# Ride in Oceanside/Fallbrook/Bonsall/Valley Center??



## b3n3r (Dec 28, 2011)

I do 3-4 hour ride in hilly terrain (3000+ feet of climbing in 50 miles sometimes) on Saturday or Sunday. Average about 15 mph. Great views and roads!! Usually start by 7:30 so I can finish by noon. For those familiar: Sleeping Indian, West Lilac, Hwy 395, etc. Haven't done Crouser or Rice Canyon but want to add those eventually.

M-F, I do a great little route in Oceanside (almost 1000 feet climbing in under an hour) along with a shorter version of the weekend ride.

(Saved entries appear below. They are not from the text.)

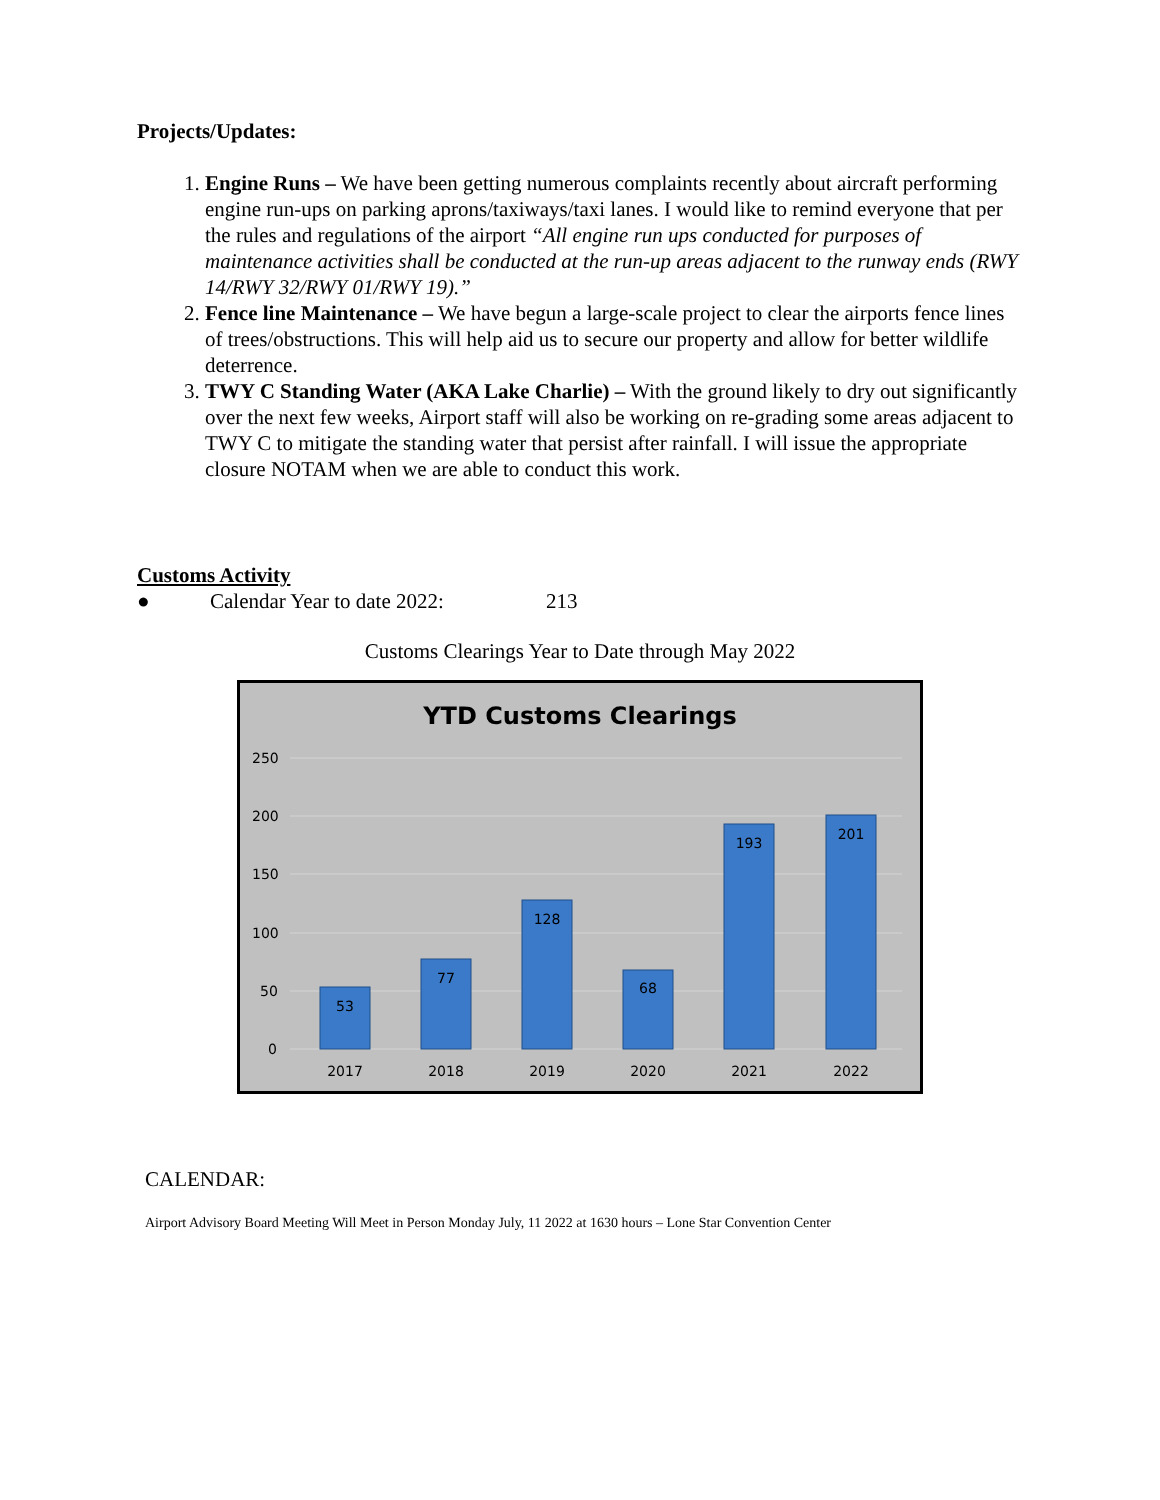Projects/Updates:
1. Engine Runs – We have been getting numerous complaints recently about aircraft performing engine run-ups on parking aprons/taxiways/taxi lanes. I would like to remind everyone that per the rules and regulations of the airport “All engine run ups conducted for purposes of maintenance activities shall be conducted at the run-up areas adjacent to the runway ends (RWY 14/RWY 32/RWY 01/RWY 19).”
2. Fence line Maintenance – We have begun a large-scale project to clear the airports fence lines of trees/obstructions. This will help aid us to secure our property and allow for better wildlife deterrence.
3. TWY C Standing Water (AKA Lake Charlie) – With the ground likely to dry out significantly over the next few weeks, Airport staff will also be working on re-grading some areas adjacent to TWY C to mitigate the standing water that persist after rainfall. I will issue the appropriate closure NOTAM when we are able to conduct this work.
Customs Activity
● Calendar Year to date 2022: 213
Customs Clearings Year to Date through May 2022
YTD Customs Clearings
250
200
150
100
50
0
53
77
128
68
193
201
2017
2018
2019
2020
2021
2022
CALENDAR:
Airport Advisory Board Meeting Will Meet in Person Monday July, 11 2022 at 1630 hours – Lone Star Convention Center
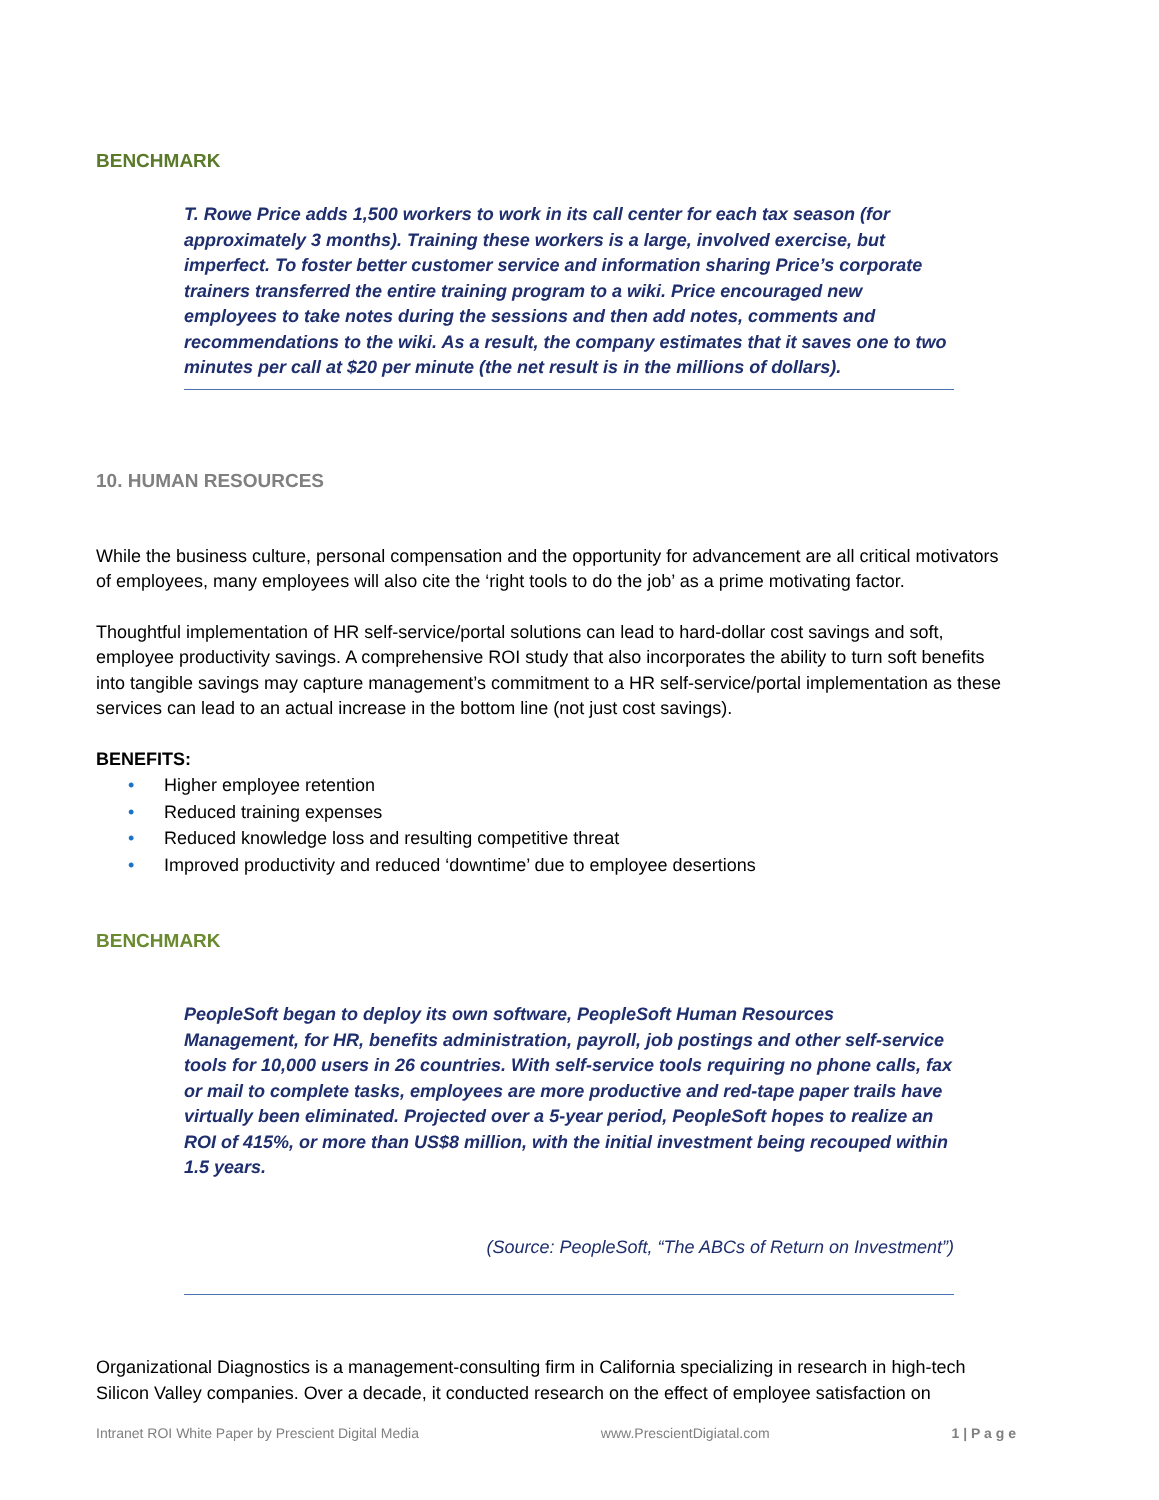BENCHMARK
T. Rowe Price adds 1,500 workers to work in its call center for each tax season (for approximately 3 months). Training these workers is a large, involved exercise, but imperfect. To foster better customer service and information sharing Price’s corporate trainers transferred the entire training program to a wiki. Price encouraged new employees to take notes during the sessions and then add notes, comments and recommendations to the wiki. As a result, the company estimates that it saves one to two minutes per call at $20 per minute (the net result is in the millions of dollars).
10. HUMAN RESOURCES
While the business culture, personal compensation and the opportunity for advancement are all critical motivators of employees, many employees will also cite the ‘right tools to do the job’ as a prime motivating factor.
Thoughtful implementation of HR self-service/portal solutions can lead to hard-dollar cost savings and soft, employee productivity savings. A comprehensive ROI study that also incorporates the ability to turn soft benefits into tangible savings may capture management’s commitment to a HR self-service/portal implementation as these services can lead to an actual increase in the bottom line (not just cost savings).
BENEFITS:
• Higher employee retention
• Reduced training expenses
• Reduced knowledge loss and resulting competitive threat
• Improved productivity and reduced ‘downtime’ due to employee desertions
BENCHMARK
PeopleSoft began to deploy its own software, PeopleSoft Human Resources Management, for HR, benefits administration, payroll, job postings and other self-service tools for 10,000 users in 26 countries. With self-service tools requiring no phone calls, fax or mail to complete tasks, employees are more productive and red-tape paper trails have virtually been eliminated. Projected over a 5-year period, PeopleSoft hopes to realize an ROI of 415%, or more than US$8 million, with the initial investment being recouped within 1.5 years.
(Source: PeopleSoft, “The ABCs of Return on Investment”)
Organizational Diagnostics is a management-consulting firm in California specializing in research in high-tech Silicon Valley companies. Over a decade, it conducted research on the effect of employee satisfaction on
Intranet ROI White Paper by Prescient Digital Media www.PrescientDigiatal.com 1 | P a g e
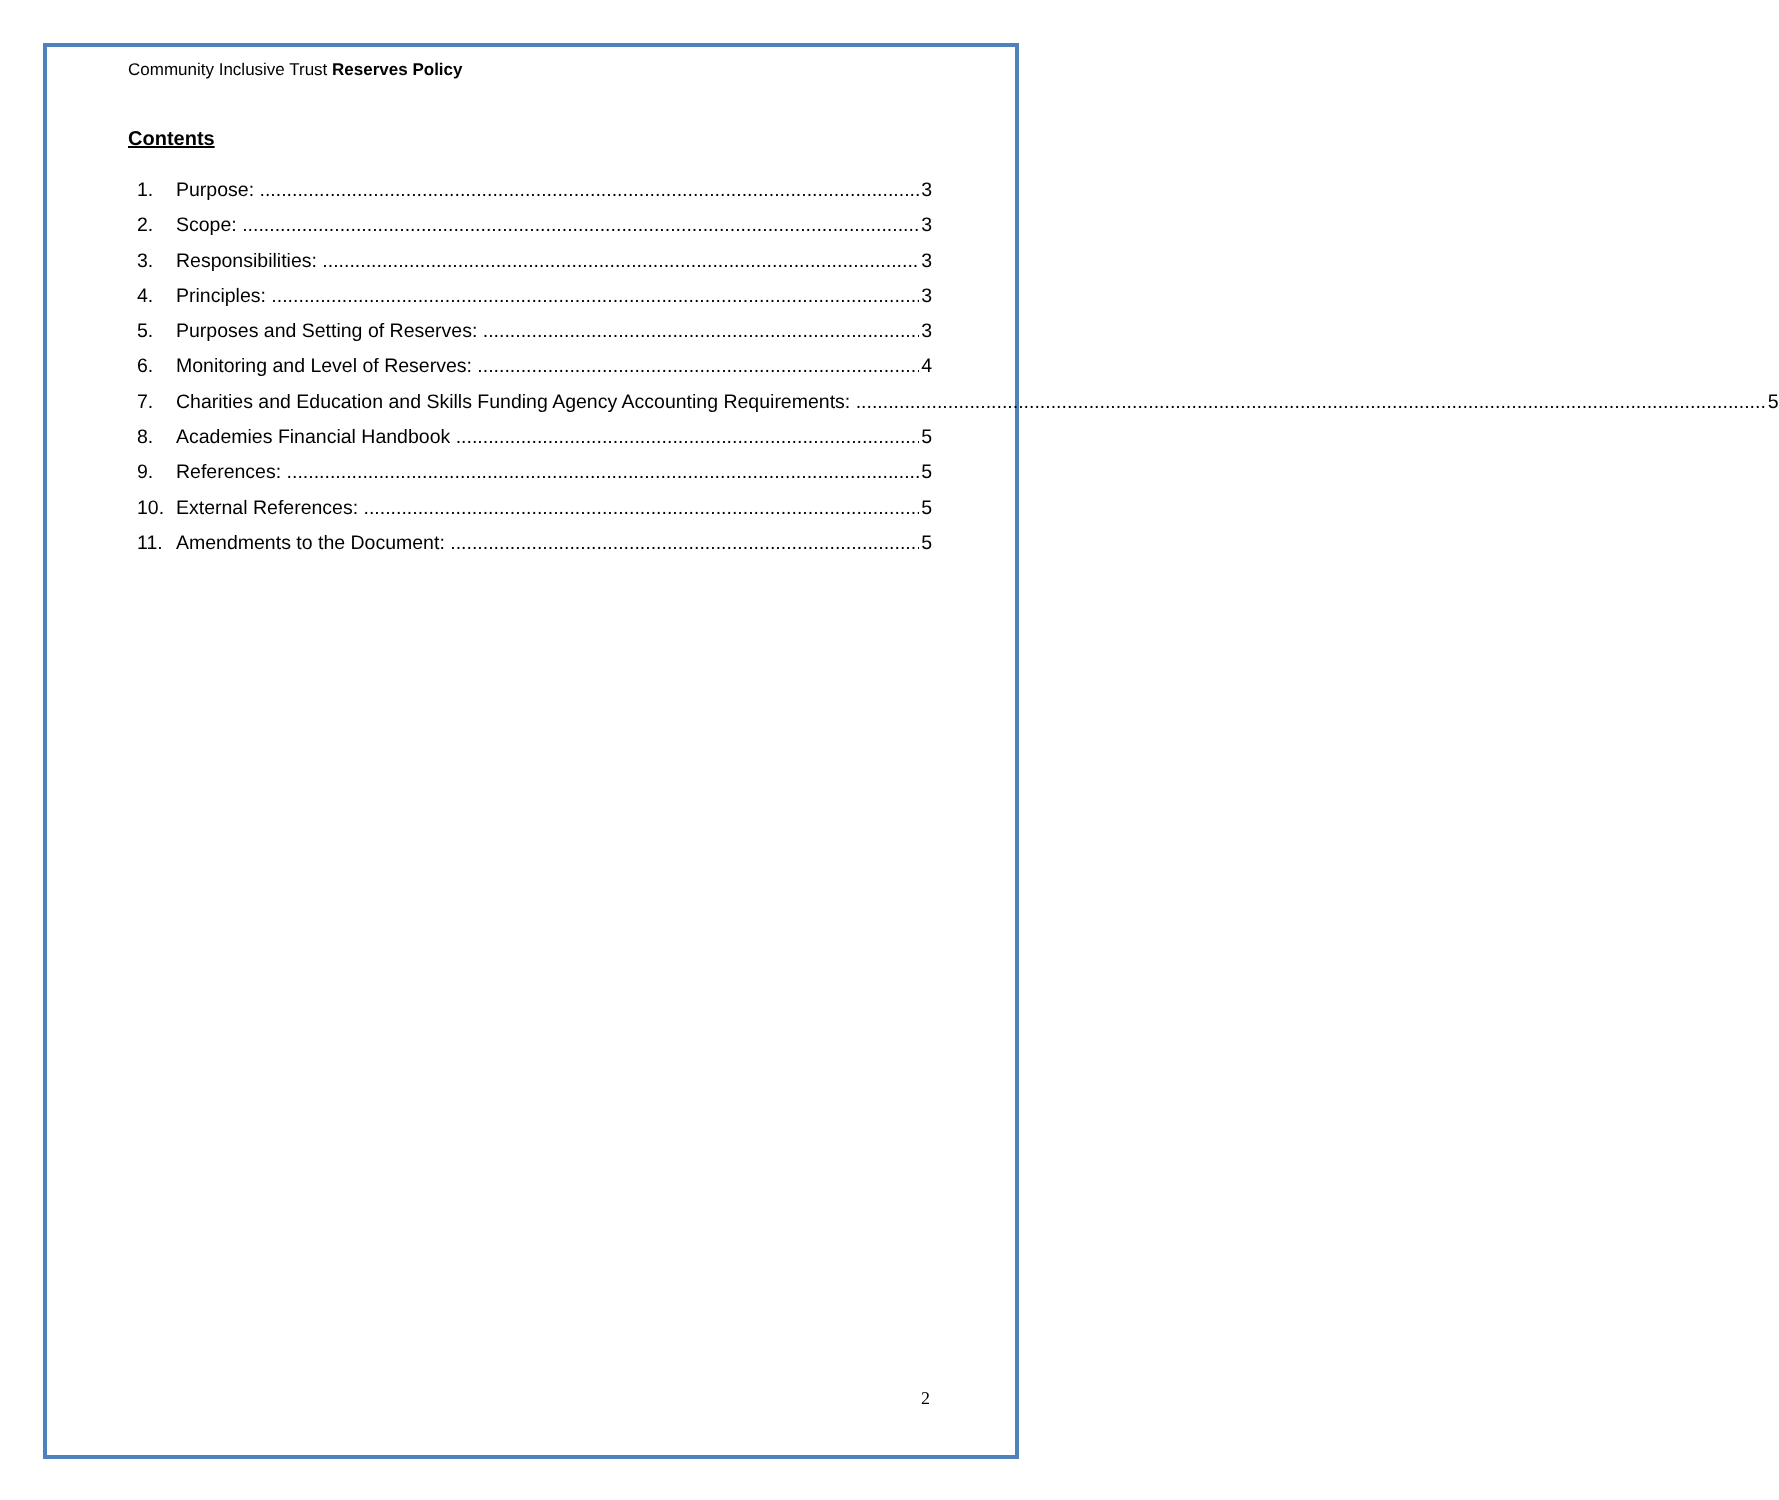Community Inclusive Trust Reserves Policy
Contents
1. Purpose: 3
2. Scope: 3
3. Responsibilities: 3
4. Principles: 3
5. Purposes and Setting of Reserves: 3
6. Monitoring and Level of Reserves: 4
7. Charities and Education and Skills Funding Agency Accounting Requirements: 5
8. Academies Financial Handbook 5
9. References: 5
10. External References: 5
11. Amendments to the Document: 5
2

Bored riding alone...let me know if you're interested. I always start in Oceanside.


----------



## RobbMaxx (Jun 12, 2012)

I might wanna jump in on that ride. I typically ride solo for the most part, but wouldnt mind some company as well. I live close to the 56, so I would have to head up there, but I could do that once a week... Shoot me a PM, and maybe we can work something out.


----------



## jazznap (Feb 26, 2007)

I ride in that area 1-2 times per week usually Wed and Sat (50-65mi, sometimes rice/couser canyon). I start from North Carlsbad (near the Westfield mall). Send me a PM if interested.


----------



## Elpimpo (Jan 16, 2012)

Im down if for weekends.

PM'd


----------